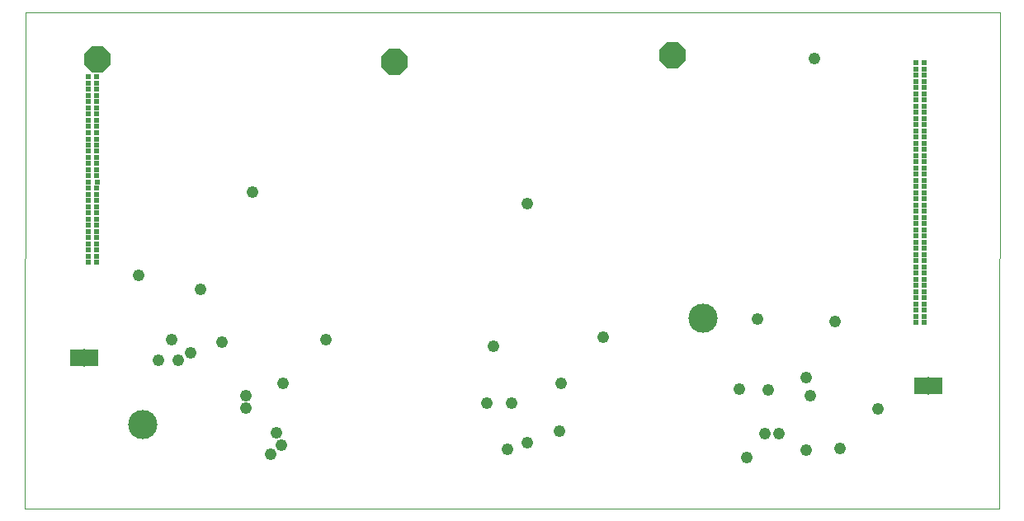
<source format=gbs>
G75*
%MOIN*%
%OFA0B0*%
%FSLAX25Y25*%
%IPPOS*%
%LPD*%
%AMOC8*
5,1,8,0,0,1.08239X$1,22.5*
%
%ADD10C,0.00000*%
%ADD11C,0.11824*%
%ADD12OC8,0.10800*%
%ADD13R,0.05400X0.07100*%
%ADD14R,0.00600X0.07200*%
%ADD15R,0.02300X0.02300*%
%ADD16C,0.04762*%
D10*
X0001000Y0021728D02*
X0001400Y0222489D01*
X0395101Y0222489D01*
X0394701Y0021728D01*
X0001000Y0021728D01*
X0043288Y0055828D02*
X0043290Y0055976D01*
X0043296Y0056124D01*
X0043306Y0056272D01*
X0043320Y0056419D01*
X0043338Y0056566D01*
X0043359Y0056712D01*
X0043385Y0056858D01*
X0043415Y0057003D01*
X0043448Y0057147D01*
X0043486Y0057290D01*
X0043527Y0057432D01*
X0043572Y0057573D01*
X0043620Y0057713D01*
X0043673Y0057852D01*
X0043729Y0057989D01*
X0043789Y0058124D01*
X0043852Y0058258D01*
X0043919Y0058390D01*
X0043990Y0058520D01*
X0044064Y0058648D01*
X0044141Y0058774D01*
X0044222Y0058898D01*
X0044306Y0059020D01*
X0044393Y0059139D01*
X0044484Y0059256D01*
X0044578Y0059371D01*
X0044674Y0059483D01*
X0044774Y0059593D01*
X0044876Y0059699D01*
X0044982Y0059803D01*
X0045090Y0059904D01*
X0045201Y0060002D01*
X0045314Y0060098D01*
X0045430Y0060190D01*
X0045548Y0060279D01*
X0045669Y0060364D01*
X0045792Y0060447D01*
X0045917Y0060526D01*
X0046044Y0060602D01*
X0046173Y0060674D01*
X0046304Y0060743D01*
X0046437Y0060808D01*
X0046572Y0060869D01*
X0046708Y0060927D01*
X0046845Y0060982D01*
X0046984Y0061032D01*
X0047125Y0061079D01*
X0047266Y0061122D01*
X0047409Y0061162D01*
X0047553Y0061197D01*
X0047697Y0061229D01*
X0047843Y0061256D01*
X0047989Y0061280D01*
X0048136Y0061300D01*
X0048283Y0061316D01*
X0048430Y0061328D01*
X0048578Y0061336D01*
X0048726Y0061340D01*
X0048874Y0061340D01*
X0049022Y0061336D01*
X0049170Y0061328D01*
X0049317Y0061316D01*
X0049464Y0061300D01*
X0049611Y0061280D01*
X0049757Y0061256D01*
X0049903Y0061229D01*
X0050047Y0061197D01*
X0050191Y0061162D01*
X0050334Y0061122D01*
X0050475Y0061079D01*
X0050616Y0061032D01*
X0050755Y0060982D01*
X0050892Y0060927D01*
X0051028Y0060869D01*
X0051163Y0060808D01*
X0051296Y0060743D01*
X0051427Y0060674D01*
X0051556Y0060602D01*
X0051683Y0060526D01*
X0051808Y0060447D01*
X0051931Y0060364D01*
X0052052Y0060279D01*
X0052170Y0060190D01*
X0052286Y0060098D01*
X0052399Y0060002D01*
X0052510Y0059904D01*
X0052618Y0059803D01*
X0052724Y0059699D01*
X0052826Y0059593D01*
X0052926Y0059483D01*
X0053022Y0059371D01*
X0053116Y0059256D01*
X0053207Y0059139D01*
X0053294Y0059020D01*
X0053378Y0058898D01*
X0053459Y0058774D01*
X0053536Y0058648D01*
X0053610Y0058520D01*
X0053681Y0058390D01*
X0053748Y0058258D01*
X0053811Y0058124D01*
X0053871Y0057989D01*
X0053927Y0057852D01*
X0053980Y0057713D01*
X0054028Y0057573D01*
X0054073Y0057432D01*
X0054114Y0057290D01*
X0054152Y0057147D01*
X0054185Y0057003D01*
X0054215Y0056858D01*
X0054241Y0056712D01*
X0054262Y0056566D01*
X0054280Y0056419D01*
X0054294Y0056272D01*
X0054304Y0056124D01*
X0054310Y0055976D01*
X0054312Y0055828D01*
X0054310Y0055680D01*
X0054304Y0055532D01*
X0054294Y0055384D01*
X0054280Y0055237D01*
X0054262Y0055090D01*
X0054241Y0054944D01*
X0054215Y0054798D01*
X0054185Y0054653D01*
X0054152Y0054509D01*
X0054114Y0054366D01*
X0054073Y0054224D01*
X0054028Y0054083D01*
X0053980Y0053943D01*
X0053927Y0053804D01*
X0053871Y0053667D01*
X0053811Y0053532D01*
X0053748Y0053398D01*
X0053681Y0053266D01*
X0053610Y0053136D01*
X0053536Y0053008D01*
X0053459Y0052882D01*
X0053378Y0052758D01*
X0053294Y0052636D01*
X0053207Y0052517D01*
X0053116Y0052400D01*
X0053022Y0052285D01*
X0052926Y0052173D01*
X0052826Y0052063D01*
X0052724Y0051957D01*
X0052618Y0051853D01*
X0052510Y0051752D01*
X0052399Y0051654D01*
X0052286Y0051558D01*
X0052170Y0051466D01*
X0052052Y0051377D01*
X0051931Y0051292D01*
X0051808Y0051209D01*
X0051683Y0051130D01*
X0051556Y0051054D01*
X0051427Y0050982D01*
X0051296Y0050913D01*
X0051163Y0050848D01*
X0051028Y0050787D01*
X0050892Y0050729D01*
X0050755Y0050674D01*
X0050616Y0050624D01*
X0050475Y0050577D01*
X0050334Y0050534D01*
X0050191Y0050494D01*
X0050047Y0050459D01*
X0049903Y0050427D01*
X0049757Y0050400D01*
X0049611Y0050376D01*
X0049464Y0050356D01*
X0049317Y0050340D01*
X0049170Y0050328D01*
X0049022Y0050320D01*
X0048874Y0050316D01*
X0048726Y0050316D01*
X0048578Y0050320D01*
X0048430Y0050328D01*
X0048283Y0050340D01*
X0048136Y0050356D01*
X0047989Y0050376D01*
X0047843Y0050400D01*
X0047697Y0050427D01*
X0047553Y0050459D01*
X0047409Y0050494D01*
X0047266Y0050534D01*
X0047125Y0050577D01*
X0046984Y0050624D01*
X0046845Y0050674D01*
X0046708Y0050729D01*
X0046572Y0050787D01*
X0046437Y0050848D01*
X0046304Y0050913D01*
X0046173Y0050982D01*
X0046044Y0051054D01*
X0045917Y0051130D01*
X0045792Y0051209D01*
X0045669Y0051292D01*
X0045548Y0051377D01*
X0045430Y0051466D01*
X0045314Y0051558D01*
X0045201Y0051654D01*
X0045090Y0051752D01*
X0044982Y0051853D01*
X0044876Y0051957D01*
X0044774Y0052063D01*
X0044674Y0052173D01*
X0044578Y0052285D01*
X0044484Y0052400D01*
X0044393Y0052517D01*
X0044306Y0052636D01*
X0044222Y0052758D01*
X0044141Y0052882D01*
X0044064Y0053008D01*
X0043990Y0053136D01*
X0043919Y0053266D01*
X0043852Y0053398D01*
X0043789Y0053532D01*
X0043729Y0053667D01*
X0043673Y0053804D01*
X0043620Y0053943D01*
X0043572Y0054083D01*
X0043527Y0054224D01*
X0043486Y0054366D01*
X0043448Y0054509D01*
X0043415Y0054653D01*
X0043385Y0054798D01*
X0043359Y0054944D01*
X0043338Y0055090D01*
X0043320Y0055237D01*
X0043306Y0055384D01*
X0043296Y0055532D01*
X0043290Y0055680D01*
X0043288Y0055828D01*
X0269488Y0098728D02*
X0269490Y0098876D01*
X0269496Y0099024D01*
X0269506Y0099172D01*
X0269520Y0099319D01*
X0269538Y0099466D01*
X0269559Y0099612D01*
X0269585Y0099758D01*
X0269615Y0099903D01*
X0269648Y0100047D01*
X0269686Y0100190D01*
X0269727Y0100332D01*
X0269772Y0100473D01*
X0269820Y0100613D01*
X0269873Y0100752D01*
X0269929Y0100889D01*
X0269989Y0101024D01*
X0270052Y0101158D01*
X0270119Y0101290D01*
X0270190Y0101420D01*
X0270264Y0101548D01*
X0270341Y0101674D01*
X0270422Y0101798D01*
X0270506Y0101920D01*
X0270593Y0102039D01*
X0270684Y0102156D01*
X0270778Y0102271D01*
X0270874Y0102383D01*
X0270974Y0102493D01*
X0271076Y0102599D01*
X0271182Y0102703D01*
X0271290Y0102804D01*
X0271401Y0102902D01*
X0271514Y0102998D01*
X0271630Y0103090D01*
X0271748Y0103179D01*
X0271869Y0103264D01*
X0271992Y0103347D01*
X0272117Y0103426D01*
X0272244Y0103502D01*
X0272373Y0103574D01*
X0272504Y0103643D01*
X0272637Y0103708D01*
X0272772Y0103769D01*
X0272908Y0103827D01*
X0273045Y0103882D01*
X0273184Y0103932D01*
X0273325Y0103979D01*
X0273466Y0104022D01*
X0273609Y0104062D01*
X0273753Y0104097D01*
X0273897Y0104129D01*
X0274043Y0104156D01*
X0274189Y0104180D01*
X0274336Y0104200D01*
X0274483Y0104216D01*
X0274630Y0104228D01*
X0274778Y0104236D01*
X0274926Y0104240D01*
X0275074Y0104240D01*
X0275222Y0104236D01*
X0275370Y0104228D01*
X0275517Y0104216D01*
X0275664Y0104200D01*
X0275811Y0104180D01*
X0275957Y0104156D01*
X0276103Y0104129D01*
X0276247Y0104097D01*
X0276391Y0104062D01*
X0276534Y0104022D01*
X0276675Y0103979D01*
X0276816Y0103932D01*
X0276955Y0103882D01*
X0277092Y0103827D01*
X0277228Y0103769D01*
X0277363Y0103708D01*
X0277496Y0103643D01*
X0277627Y0103574D01*
X0277756Y0103502D01*
X0277883Y0103426D01*
X0278008Y0103347D01*
X0278131Y0103264D01*
X0278252Y0103179D01*
X0278370Y0103090D01*
X0278486Y0102998D01*
X0278599Y0102902D01*
X0278710Y0102804D01*
X0278818Y0102703D01*
X0278924Y0102599D01*
X0279026Y0102493D01*
X0279126Y0102383D01*
X0279222Y0102271D01*
X0279316Y0102156D01*
X0279407Y0102039D01*
X0279494Y0101920D01*
X0279578Y0101798D01*
X0279659Y0101674D01*
X0279736Y0101548D01*
X0279810Y0101420D01*
X0279881Y0101290D01*
X0279948Y0101158D01*
X0280011Y0101024D01*
X0280071Y0100889D01*
X0280127Y0100752D01*
X0280180Y0100613D01*
X0280228Y0100473D01*
X0280273Y0100332D01*
X0280314Y0100190D01*
X0280352Y0100047D01*
X0280385Y0099903D01*
X0280415Y0099758D01*
X0280441Y0099612D01*
X0280462Y0099466D01*
X0280480Y0099319D01*
X0280494Y0099172D01*
X0280504Y0099024D01*
X0280510Y0098876D01*
X0280512Y0098728D01*
X0280510Y0098580D01*
X0280504Y0098432D01*
X0280494Y0098284D01*
X0280480Y0098137D01*
X0280462Y0097990D01*
X0280441Y0097844D01*
X0280415Y0097698D01*
X0280385Y0097553D01*
X0280352Y0097409D01*
X0280314Y0097266D01*
X0280273Y0097124D01*
X0280228Y0096983D01*
X0280180Y0096843D01*
X0280127Y0096704D01*
X0280071Y0096567D01*
X0280011Y0096432D01*
X0279948Y0096298D01*
X0279881Y0096166D01*
X0279810Y0096036D01*
X0279736Y0095908D01*
X0279659Y0095782D01*
X0279578Y0095658D01*
X0279494Y0095536D01*
X0279407Y0095417D01*
X0279316Y0095300D01*
X0279222Y0095185D01*
X0279126Y0095073D01*
X0279026Y0094963D01*
X0278924Y0094857D01*
X0278818Y0094753D01*
X0278710Y0094652D01*
X0278599Y0094554D01*
X0278486Y0094458D01*
X0278370Y0094366D01*
X0278252Y0094277D01*
X0278131Y0094192D01*
X0278008Y0094109D01*
X0277883Y0094030D01*
X0277756Y0093954D01*
X0277627Y0093882D01*
X0277496Y0093813D01*
X0277363Y0093748D01*
X0277228Y0093687D01*
X0277092Y0093629D01*
X0276955Y0093574D01*
X0276816Y0093524D01*
X0276675Y0093477D01*
X0276534Y0093434D01*
X0276391Y0093394D01*
X0276247Y0093359D01*
X0276103Y0093327D01*
X0275957Y0093300D01*
X0275811Y0093276D01*
X0275664Y0093256D01*
X0275517Y0093240D01*
X0275370Y0093228D01*
X0275222Y0093220D01*
X0275074Y0093216D01*
X0274926Y0093216D01*
X0274778Y0093220D01*
X0274630Y0093228D01*
X0274483Y0093240D01*
X0274336Y0093256D01*
X0274189Y0093276D01*
X0274043Y0093300D01*
X0273897Y0093327D01*
X0273753Y0093359D01*
X0273609Y0093394D01*
X0273466Y0093434D01*
X0273325Y0093477D01*
X0273184Y0093524D01*
X0273045Y0093574D01*
X0272908Y0093629D01*
X0272772Y0093687D01*
X0272637Y0093748D01*
X0272504Y0093813D01*
X0272373Y0093882D01*
X0272244Y0093954D01*
X0272117Y0094030D01*
X0271992Y0094109D01*
X0271869Y0094192D01*
X0271748Y0094277D01*
X0271630Y0094366D01*
X0271514Y0094458D01*
X0271401Y0094554D01*
X0271290Y0094652D01*
X0271182Y0094753D01*
X0271076Y0094857D01*
X0270974Y0094963D01*
X0270874Y0095073D01*
X0270778Y0095185D01*
X0270684Y0095300D01*
X0270593Y0095417D01*
X0270506Y0095536D01*
X0270422Y0095658D01*
X0270341Y0095782D01*
X0270264Y0095908D01*
X0270190Y0096036D01*
X0270119Y0096166D01*
X0270052Y0096298D01*
X0269989Y0096432D01*
X0269929Y0096567D01*
X0269873Y0096704D01*
X0269820Y0096843D01*
X0269772Y0096983D01*
X0269727Y0097124D01*
X0269686Y0097266D01*
X0269648Y0097409D01*
X0269615Y0097553D01*
X0269585Y0097698D01*
X0269559Y0097844D01*
X0269538Y0097990D01*
X0269520Y0098137D01*
X0269506Y0098284D01*
X0269496Y0098432D01*
X0269490Y0098580D01*
X0269488Y0098728D01*
D11*
X0275000Y0098728D03*
X0048800Y0055828D03*
D12*
X0030331Y0203516D03*
X0150331Y0202516D03*
X0262831Y0205016D03*
D13*
X0363050Y0071278D03*
X0369050Y0071278D03*
X0028000Y0082728D03*
X0022000Y0082728D03*
D14*
X0025000Y0082728D03*
X0366050Y0071278D03*
D15*
X0364617Y0097015D03*
X0364618Y0099515D03*
X0364618Y0102015D03*
X0364618Y0104515D03*
X0361044Y0104515D03*
X0361044Y0102015D03*
X0361044Y0099515D03*
X0361043Y0097015D03*
X0361043Y0107016D03*
X0361043Y0109516D03*
X0361043Y0112016D03*
X0361043Y0114516D03*
X0361043Y0117016D03*
X0361043Y0119516D03*
X0361043Y0122016D03*
X0361043Y0124516D03*
X0361043Y0127016D03*
X0361043Y0129516D03*
X0361043Y0132016D03*
X0361043Y0134516D03*
X0361043Y0137016D03*
X0361043Y0139516D03*
X0361043Y0142016D03*
X0361043Y0144516D03*
X0361043Y0147016D03*
X0361043Y0149516D03*
X0361043Y0152016D03*
X0361043Y0154516D03*
X0361043Y0157016D03*
X0361043Y0159516D03*
X0361043Y0162016D03*
X0361043Y0164516D03*
X0361043Y0167016D03*
X0361043Y0169516D03*
X0361043Y0172016D03*
X0361043Y0174516D03*
X0361043Y0177016D03*
X0361043Y0179516D03*
X0361043Y0182016D03*
X0361043Y0184516D03*
X0361043Y0187016D03*
X0361043Y0189516D03*
X0361043Y0192016D03*
X0361043Y0194516D03*
X0364618Y0194516D03*
X0364618Y0192016D03*
X0364618Y0189516D03*
X0364618Y0187016D03*
X0364618Y0184516D03*
X0364618Y0182016D03*
X0364618Y0179516D03*
X0364618Y0177016D03*
X0364618Y0174516D03*
X0364618Y0172016D03*
X0364618Y0169516D03*
X0364618Y0167016D03*
X0364618Y0164516D03*
X0364618Y0162016D03*
X0364618Y0159516D03*
X0364618Y0157016D03*
X0364618Y0154516D03*
X0364618Y0152016D03*
X0364618Y0149516D03*
X0364618Y0147016D03*
X0364618Y0144516D03*
X0364618Y0142016D03*
X0364618Y0139516D03*
X0364618Y0137016D03*
X0364618Y0134516D03*
X0364618Y0132016D03*
X0364618Y0129516D03*
X0364618Y0127016D03*
X0364618Y0124516D03*
X0364618Y0122016D03*
X0364618Y0119516D03*
X0364618Y0117016D03*
X0364618Y0114516D03*
X0364618Y0112016D03*
X0364618Y0109516D03*
X0364618Y0107016D03*
X0364618Y0197016D03*
X0364618Y0199516D03*
X0364618Y0202016D03*
X0361043Y0202016D03*
X0361043Y0199516D03*
X0361043Y0197016D03*
X0030287Y0196228D03*
X0030287Y0193728D03*
X0030287Y0191228D03*
X0030287Y0188728D03*
X0030287Y0186228D03*
X0030287Y0183728D03*
X0030287Y0181228D03*
X0030287Y0178728D03*
X0030287Y0176278D03*
X0030287Y0173778D03*
X0030287Y0171178D03*
X0030287Y0168778D03*
X0030287Y0166278D03*
X0030287Y0163778D03*
X0030287Y0161278D03*
X0030287Y0158778D03*
X0030287Y0156278D03*
X0030318Y0153778D03*
X0030287Y0151278D03*
X0030287Y0148778D03*
X0030287Y0146278D03*
X0030287Y0143778D03*
X0030287Y0141278D03*
X0030287Y0138778D03*
X0030287Y0136278D03*
X0030287Y0133778D03*
X0026713Y0133778D03*
X0026713Y0136278D03*
X0026713Y0138778D03*
X0026713Y0141278D03*
X0026713Y0143778D03*
X0026713Y0146278D03*
X0026713Y0148778D03*
X0026713Y0151278D03*
X0026743Y0153778D03*
X0026713Y0156278D03*
X0026713Y0158778D03*
X0026713Y0161278D03*
X0026713Y0163778D03*
X0026713Y0166278D03*
X0026713Y0168778D03*
X0026713Y0171178D03*
X0026713Y0173778D03*
X0026713Y0176278D03*
X0026713Y0178728D03*
X0026713Y0181228D03*
X0026713Y0183728D03*
X0026713Y0186228D03*
X0026713Y0188728D03*
X0026713Y0191228D03*
X0026713Y0193728D03*
X0026713Y0196228D03*
X0026713Y0131278D03*
X0026713Y0128778D03*
X0026713Y0126278D03*
X0026713Y0123778D03*
X0026713Y0121278D03*
X0030287Y0121278D03*
X0030287Y0123778D03*
X0030287Y0126278D03*
X0030287Y0128778D03*
X0030287Y0131278D03*
D16*
X0047200Y0115878D03*
X0072150Y0110478D03*
X0080831Y0089016D03*
X0068000Y0084728D03*
X0063000Y0081728D03*
X0055000Y0081728D03*
X0060337Y0089916D03*
X0090331Y0067516D03*
X0090331Y0062516D03*
X0102831Y0052516D03*
X0104831Y0047516D03*
X0100631Y0043766D03*
X0105331Y0072516D03*
X0122831Y0090016D03*
X0187831Y0064235D03*
X0197831Y0064235D03*
X0217831Y0072516D03*
X0190331Y0087516D03*
X0234831Y0091016D03*
X0289831Y0070016D03*
X0301531Y0069785D03*
X0316681Y0074716D03*
X0318400Y0067528D03*
X0305850Y0052178D03*
X0300100Y0052028D03*
X0292850Y0042328D03*
X0316950Y0045328D03*
X0330400Y0045878D03*
X0345650Y0062128D03*
X0328531Y0097316D03*
X0297131Y0098216D03*
X0217000Y0053009D03*
X0204131Y0048216D03*
X0196081Y0045866D03*
X0204050Y0144928D03*
X0093000Y0149728D03*
X0320000Y0203728D03*
M02*

</source>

- - - - - - -

◆ **To-do item**:
Find "X0030287Y0156278D03*" in the entries above and copy that whole line exactly, then each line after it through the line that contains "X0093000Y0149728D03*".

◆ **Exercise response**:
X0030287Y0156278D03*
X0030318Y0153778D03*
X0030287Y0151278D03*
X0030287Y0148778D03*
X0030287Y0146278D03*
X0030287Y0143778D03*
X0030287Y0141278D03*
X0030287Y0138778D03*
X0030287Y0136278D03*
X0030287Y0133778D03*
X0026713Y0133778D03*
X0026713Y0136278D03*
X0026713Y0138778D03*
X0026713Y0141278D03*
X0026713Y0143778D03*
X0026713Y0146278D03*
X0026713Y0148778D03*
X0026713Y0151278D03*
X0026743Y0153778D03*
X0026713Y0156278D03*
X0026713Y0158778D03*
X0026713Y0161278D03*
X0026713Y0163778D03*
X0026713Y0166278D03*
X0026713Y0168778D03*
X0026713Y0171178D03*
X0026713Y0173778D03*
X0026713Y0176278D03*
X0026713Y0178728D03*
X0026713Y0181228D03*
X0026713Y0183728D03*
X0026713Y0186228D03*
X0026713Y0188728D03*
X0026713Y0191228D03*
X0026713Y0193728D03*
X0026713Y0196228D03*
X0026713Y0131278D03*
X0026713Y0128778D03*
X0026713Y0126278D03*
X0026713Y0123778D03*
X0026713Y0121278D03*
X0030287Y0121278D03*
X0030287Y0123778D03*
X0030287Y0126278D03*
X0030287Y0128778D03*
X0030287Y0131278D03*
D16*
X0047200Y0115878D03*
X0072150Y0110478D03*
X0080831Y0089016D03*
X0068000Y0084728D03*
X0063000Y0081728D03*
X0055000Y0081728D03*
X0060337Y0089916D03*
X0090331Y0067516D03*
X0090331Y0062516D03*
X0102831Y0052516D03*
X0104831Y0047516D03*
X0100631Y0043766D03*
X0105331Y0072516D03*
X0122831Y0090016D03*
X0187831Y0064235D03*
X0197831Y0064235D03*
X0217831Y0072516D03*
X0190331Y0087516D03*
X0234831Y0091016D03*
X0289831Y0070016D03*
X0301531Y0069785D03*
X0316681Y0074716D03*
X0318400Y0067528D03*
X0305850Y0052178D03*
X0300100Y0052028D03*
X0292850Y0042328D03*
X0316950Y0045328D03*
X0330400Y0045878D03*
X0345650Y0062128D03*
X0328531Y0097316D03*
X0297131Y0098216D03*
X0217000Y0053009D03*
X0204131Y0048216D03*
X0196081Y0045866D03*
X0204050Y0144928D03*
X0093000Y0149728D03*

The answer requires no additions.